Signe scowled over at the Protectorate party; an attendant was draping a spectacular ermine cloak around Sandra's shoulders, a waterfall of shining black-streaked white fur that swung to her ankles. It must be heavy, but there was a coach drawn up to spare her the effort of walking in it; the space immediately outside the entrance was kept clear for the VIPs.

"I wonder what went on there-" Havel began, and then stopped as Tiphaine walked towards the Dunedain party. "And wouldn't I like to be a fly on someone's head there!"
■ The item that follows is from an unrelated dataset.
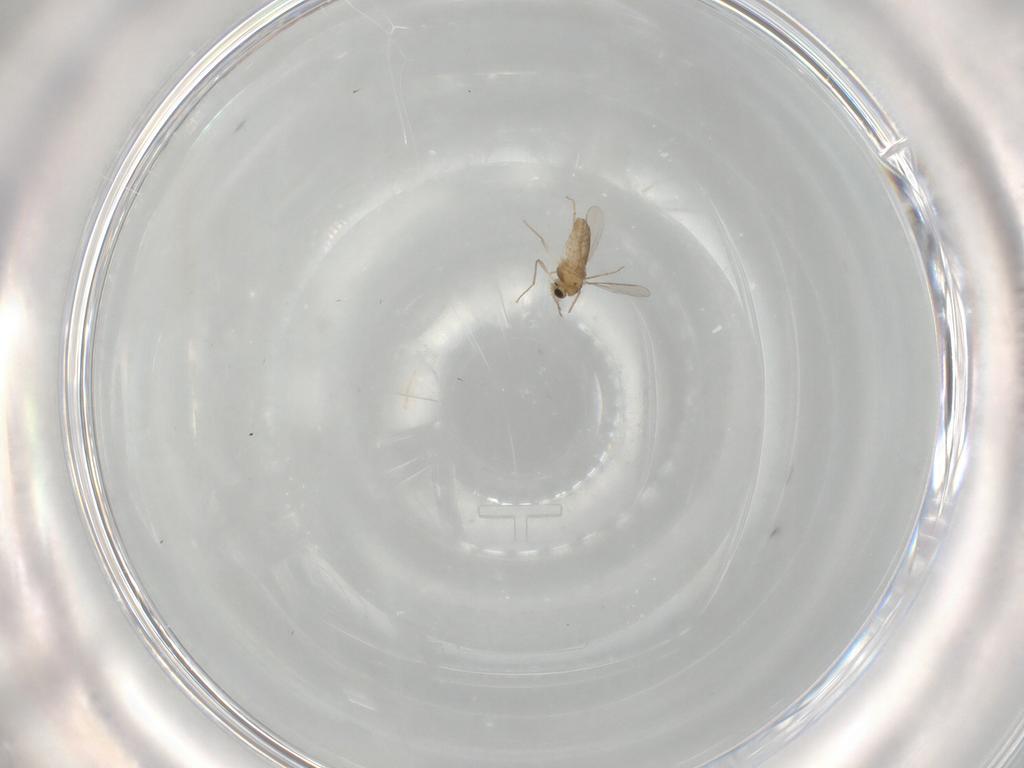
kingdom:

"So," Astrid said, sneering slightly. "Bauglannen i gos?" Which meant "you chickened out, neener neener," more or less. "Didn't like the thought of that knife duel?"

"Not at all," Tiphaine said, with a smile of amusement copied from Sandra Arminger, and none the worse for that. "I'm going to kill you, all right. But you haven't suffered enough yet."

She turned on her heel, throwing a final word over her shoulder: "I don't know if I'll be able to bring myself to kill you, in the end-because by then, it's going to be a relief."

Chapter Nine

Dun Fairfax, Willamette Valley, Oregon

March 5th, 2008/Change Year 9

"W hoa, there," Sam Aylward said; he could see his stepdaughter Tamar heading his way down the lane from the Dun, with her pair of little red-and-white oxen following behind pulling a two-wheeled cart. "Dinner's on its way. Steady, steady. Whoa, boys."

This would be the last furrow; the field was a little under five acres, gently rolling land near the southwest part of his farm and on the boundary line between Dun Fairfax and Dun Carson; he could see plow teams at work over there too, now and then. Four miles to an acre, back and forth with a double-bottom riding plow that left a yard-wide swath of turned earth; they'd started on this field when the sky was just turning gray with dawn. It was an hour past noon now, and he'd driven the two-horse team back and forth the full twenty miles at about the speed of a man walking briskly, with ten-minute rests every hour. The disks ahead of the plow-blades cut into the sod of the lea-pasture with a long shhhhsshsh, and then the shares made a multiple crinkling tink sound beneath it as the thicker roots of the sainfoin parted before the steel.